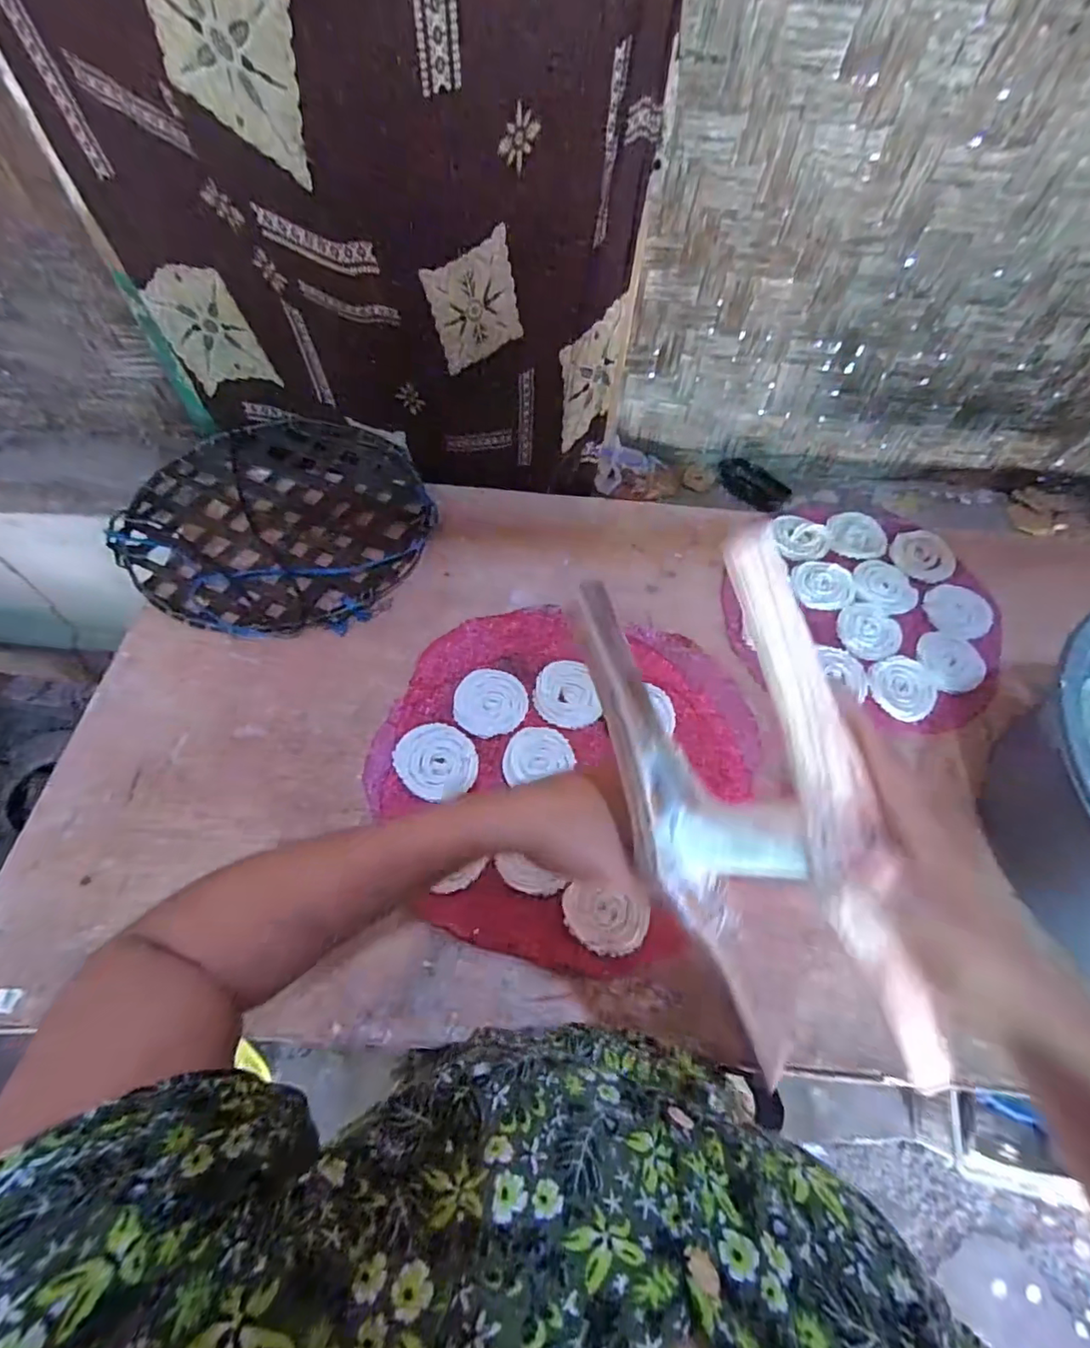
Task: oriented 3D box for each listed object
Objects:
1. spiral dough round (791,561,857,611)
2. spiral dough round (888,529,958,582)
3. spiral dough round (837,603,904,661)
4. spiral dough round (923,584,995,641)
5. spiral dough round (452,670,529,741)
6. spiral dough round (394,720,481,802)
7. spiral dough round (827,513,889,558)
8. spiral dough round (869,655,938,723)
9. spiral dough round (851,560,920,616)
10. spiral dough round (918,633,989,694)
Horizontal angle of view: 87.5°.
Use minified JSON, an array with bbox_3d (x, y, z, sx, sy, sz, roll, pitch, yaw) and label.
[{"bbox_3d":[0.355,-0.114,0.728,0.076,0.017,0.066,20,61,10],"label":"spiral dough round"},{"bbox_3d":[0.505,-0.159,0.760,0.080,0.013,0.080,1,60,-2],"label":"spiral dough round"},{"bbox_3d":[0.397,-0.050,0.696,0.075,0.010,0.089,23,62,11],"label":"spiral dough round"},{"bbox_3d":[0.525,-0.082,0.720,0.077,0.011,0.078,1,60,-2],"label":"spiral dough round"},{"bbox_3d":[-0.058,0.030,0.616,0.077,0.012,0.074,1,60,-2],"label":"spiral dough round"},{"bbox_3d":[-0.109,0.088,0.579,0.074,0.016,0.081,1,60,-2],"label":"spiral dough round"},{"bbox_3d":[0.423,-0.188,0.773,0.078,0.021,0.072,1,60,-2],"label":"spiral dough round"},{"bbox_3d":[0.414,0.013,0.657,0.073,0.008,0.080,1,60,-2],"label":"spiral dough round"},{"bbox_3d":[0.439,-0.112,0.735,0.081,0.013,0.076,1,60,-2],"label":"spiral dough round"},{"bbox_3d":[0.491,-0.013,0.684,0.071,0.011,0.092,12,60,5],"label":"spiral dough round"}]

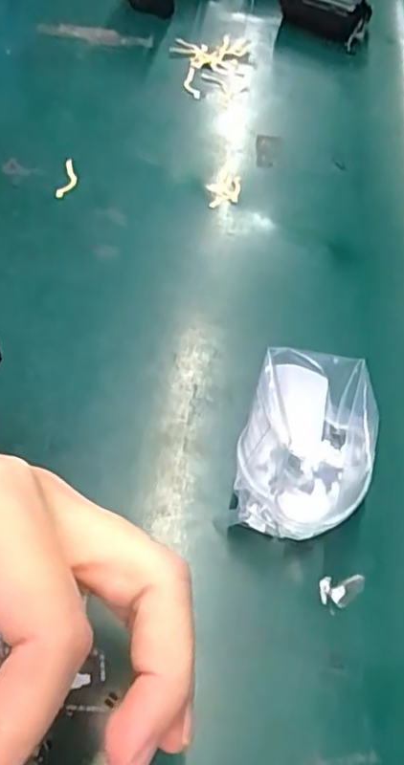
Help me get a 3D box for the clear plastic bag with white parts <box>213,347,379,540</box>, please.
········
[About this task]:
Repeat every record above exactly, but leave out any pictures.

[Solution to this exercise]:
Task: oriented 3D box for each listed object
Objects:
1. spiral dough round (791,561,857,611)
2. spiral dough round (888,529,958,582)
3. spiral dough round (837,603,904,661)
4. spiral dough round (923,584,995,641)
5. spiral dough round (452,670,529,741)
6. spiral dough round (394,720,481,802)
7. spiral dough round (827,513,889,558)
8. spiral dough round (869,655,938,723)
9. spiral dough round (851,560,920,616)
10. spiral dough round (918,633,989,694)
Horizontal angle of view: 87.5°.
Use minified JSON, an array with bbox_3d (x, y, z, sx, sy, sz, roll, pitch, yaw) and label.
[{"bbox_3d":[0.355,-0.114,0.728,0.076,0.017,0.066,20,61,10],"label":"spiral dough round"},{"bbox_3d":[0.505,-0.159,0.760,0.080,0.013,0.080,1,60,-2],"label":"spiral dough round"},{"bbox_3d":[0.397,-0.050,0.696,0.075,0.010,0.089,23,62,11],"label":"spiral dough round"},{"bbox_3d":[0.525,-0.082,0.720,0.077,0.011,0.078,1,60,-2],"label":"spiral dough round"},{"bbox_3d":[-0.058,0.030,0.616,0.077,0.012,0.074,1,60,-2],"label":"spiral dough round"},{"bbox_3d":[-0.109,0.088,0.579,0.074,0.016,0.081,1,60,-2],"label":"spiral dough round"},{"bbox_3d":[0.423,-0.188,0.773,0.078,0.021,0.072,1,60,-2],"label":"spiral dough round"},{"bbox_3d":[0.414,0.013,0.657,0.073,0.008,0.080,1,60,-2],"label":"spiral dough round"},{"bbox_3d":[0.439,-0.112,0.735,0.081,0.013,0.076,1,60,-2],"label":"spiral dough round"},{"bbox_3d":[0.491,-0.013,0.684,0.071,0.011,0.092,12,60,5],"label":"spiral dough round"}]

Help me get a 3D box for the clear plastic bag with white parts <box>213,347,379,540</box>, please.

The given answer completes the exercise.